The input section start
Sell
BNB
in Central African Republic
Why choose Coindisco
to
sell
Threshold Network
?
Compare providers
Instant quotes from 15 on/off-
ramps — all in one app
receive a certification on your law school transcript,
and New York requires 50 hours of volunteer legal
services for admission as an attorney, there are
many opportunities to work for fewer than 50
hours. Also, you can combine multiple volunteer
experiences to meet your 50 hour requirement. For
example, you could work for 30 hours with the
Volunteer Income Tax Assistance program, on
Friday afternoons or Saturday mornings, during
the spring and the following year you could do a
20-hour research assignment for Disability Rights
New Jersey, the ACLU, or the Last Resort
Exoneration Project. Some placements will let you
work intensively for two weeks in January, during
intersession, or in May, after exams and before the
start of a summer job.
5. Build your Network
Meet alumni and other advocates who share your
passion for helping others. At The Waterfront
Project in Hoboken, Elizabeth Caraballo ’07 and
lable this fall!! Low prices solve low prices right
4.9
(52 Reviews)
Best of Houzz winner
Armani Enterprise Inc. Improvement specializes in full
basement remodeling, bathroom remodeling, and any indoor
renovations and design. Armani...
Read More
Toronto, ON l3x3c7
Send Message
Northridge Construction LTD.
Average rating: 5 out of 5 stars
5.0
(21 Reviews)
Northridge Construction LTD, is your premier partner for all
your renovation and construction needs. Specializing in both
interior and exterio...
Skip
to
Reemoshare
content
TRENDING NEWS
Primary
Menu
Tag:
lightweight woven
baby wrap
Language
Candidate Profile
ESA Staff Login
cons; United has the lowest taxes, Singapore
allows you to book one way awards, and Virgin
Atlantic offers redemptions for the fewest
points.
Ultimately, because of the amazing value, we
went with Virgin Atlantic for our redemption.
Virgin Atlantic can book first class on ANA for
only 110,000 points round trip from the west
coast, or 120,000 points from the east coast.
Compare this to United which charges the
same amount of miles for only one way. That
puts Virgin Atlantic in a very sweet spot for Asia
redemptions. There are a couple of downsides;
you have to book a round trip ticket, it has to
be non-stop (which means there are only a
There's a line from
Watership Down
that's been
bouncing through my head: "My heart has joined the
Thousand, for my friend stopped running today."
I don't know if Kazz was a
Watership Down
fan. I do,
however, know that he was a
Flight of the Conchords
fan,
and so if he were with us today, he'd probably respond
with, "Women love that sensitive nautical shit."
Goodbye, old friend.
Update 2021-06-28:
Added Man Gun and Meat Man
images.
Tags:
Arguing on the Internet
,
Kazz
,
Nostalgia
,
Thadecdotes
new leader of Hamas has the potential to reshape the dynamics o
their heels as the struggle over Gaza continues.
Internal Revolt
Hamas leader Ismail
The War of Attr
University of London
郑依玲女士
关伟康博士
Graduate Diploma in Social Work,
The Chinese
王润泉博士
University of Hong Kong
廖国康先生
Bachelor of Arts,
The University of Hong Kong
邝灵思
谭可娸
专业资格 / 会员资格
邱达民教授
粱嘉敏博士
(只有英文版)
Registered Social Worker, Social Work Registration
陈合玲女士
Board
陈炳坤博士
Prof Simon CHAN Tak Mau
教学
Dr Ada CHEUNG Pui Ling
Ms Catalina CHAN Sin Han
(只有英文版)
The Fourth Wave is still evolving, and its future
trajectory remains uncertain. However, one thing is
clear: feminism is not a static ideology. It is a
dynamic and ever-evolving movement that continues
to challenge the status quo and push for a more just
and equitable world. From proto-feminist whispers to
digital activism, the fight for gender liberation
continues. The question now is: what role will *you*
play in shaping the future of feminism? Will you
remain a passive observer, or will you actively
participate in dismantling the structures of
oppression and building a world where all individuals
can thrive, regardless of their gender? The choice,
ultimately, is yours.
The input section end
→ **What needs to be done**: Retype the text of every record above, keeping each line and character the same.

→ **Output below**:
Sell
BNB
in Central African Republic
Why choose Coindisco
to
sell
Threshold Network
?
Compare providers
Instant quotes from 15 on/off-
ramps — all in one app
receive a certification on your law school transcript,
and New York requires 50 hours of volunteer legal
services for admission as an attorney, there are
many opportunities to work for fewer than 50
hours. Also, you can combine multiple volunteer
experiences to meet your 50 hour requirement. For
example, you could work for 30 hours with the
Volunteer Income Tax Assistance program, on
Friday afternoons or Saturday mornings, during
the spring and the following year you could do a
20-hour research assignment for Disability Rights
New Jersey, the ACLU, or the Last Resort
Exoneration Project. Some placements will let you
work intensively for two weeks in January, during
intersession, or in May, after exams and before the
start of a summer job.
5. Build your Network
Meet alumni and other advocates who share your
passion for helping others. At The Waterfront
Project in Hoboken, Elizabeth Caraballo ’07 and
lable this fall!! Low prices solve low prices right
4.9
(52 Reviews)
Best of Houzz winner
Armani Enterprise Inc. Improvement specializes in full
basement remodeling, bathroom remodeling, and any indoor
renovations and design. Armani...
Read More
Toronto, ON l3x3c7
Send Message
Northridge Construction LTD.
Average rating: 5 out of 5 stars
5.0
(21 Reviews)
Northridge Construction LTD, is your premier partner for all
your renovation and construction needs. Specializing in both
interior and exterio...
Skip
to
Reemoshare
content
TRENDING NEWS
Primary
Menu
Tag:
lightweight woven
baby wrap
Language
Candidate Profile
ESA Staff Login
cons; United has the lowest taxes, Singapore
allows you to book one way awards, and Virgin
Atlantic offers redemptions for the fewest
points.
Ultimately, because of the amazing value, we
went with Virgin Atlantic for our redemption.
Virgin Atlantic can book first class on ANA for
only 110,000 points round trip from the west
coast, or 120,000 points from the east coast.
Compare this to United which charges the
same amount of miles for only one way. That
puts Virgin Atlantic in a very sweet spot for Asia
redemptions. There are a couple of downsides;
you have to book a round trip ticket, it has to
be non-stop (which means there are only a
There's a line from
Watership Down
that's been
bouncing through my head: "My heart has joined the
Thousand, for my friend stopped running today."
I don't know if Kazz was a
Watership Down
fan. I do,
however, know that he was a
Flight of the Conchords
fan,
and so if he were with us today, he'd probably respond
with, "Women love that sensitive nautical shit."
Goodbye, old friend.
Update 2021-06-28:
Added Man Gun and Meat Man
images.
Tags:
Arguing on the Internet
,
Kazz
,
Nostalgia
,
Thadecdotes
new leader of Hamas has the potential to reshape the dynamics o
their heels as the struggle over Gaza continues.
Internal Revolt
Hamas leader Ismail
The War of Attr
University of London
郑依玲女士
关伟康博士
Graduate Diploma in Social Work,
The Chinese
王润泉博士
University of Hong Kong
廖国康先生
Bachelor of Arts,
The University of Hong Kong
邝灵思
谭可娸
专业资格 / 会员资格
邱达民教授
粱嘉敏博士
(只有英文版)
Registered Social Worker, Social Work Registration
陈合玲女士
Board
陈炳坤博士
Prof Simon CHAN Tak Mau
教学
Dr Ada CHEUNG Pui Ling
Ms Catalina CHAN Sin Han
(只有英文版)
The Fourth Wave is still evolving, and its future
trajectory remains uncertain. However, one thing is
clear: feminism is not a static ideology. It is a
dynamic and ever-evolving movement that continues
to challenge the status quo and push for a more just
and equitable world. From proto-feminist whispers to
digital activism, the fight for gender liberation
continues. The question now is: what role will *you*
play in shaping the future of feminism? Will you
remain a passive observer, or will you actively
participate in dismantling the structures of
oppression and building a world where all individuals
can thrive, regardless of their gender? The choice,
ultimately, is yours.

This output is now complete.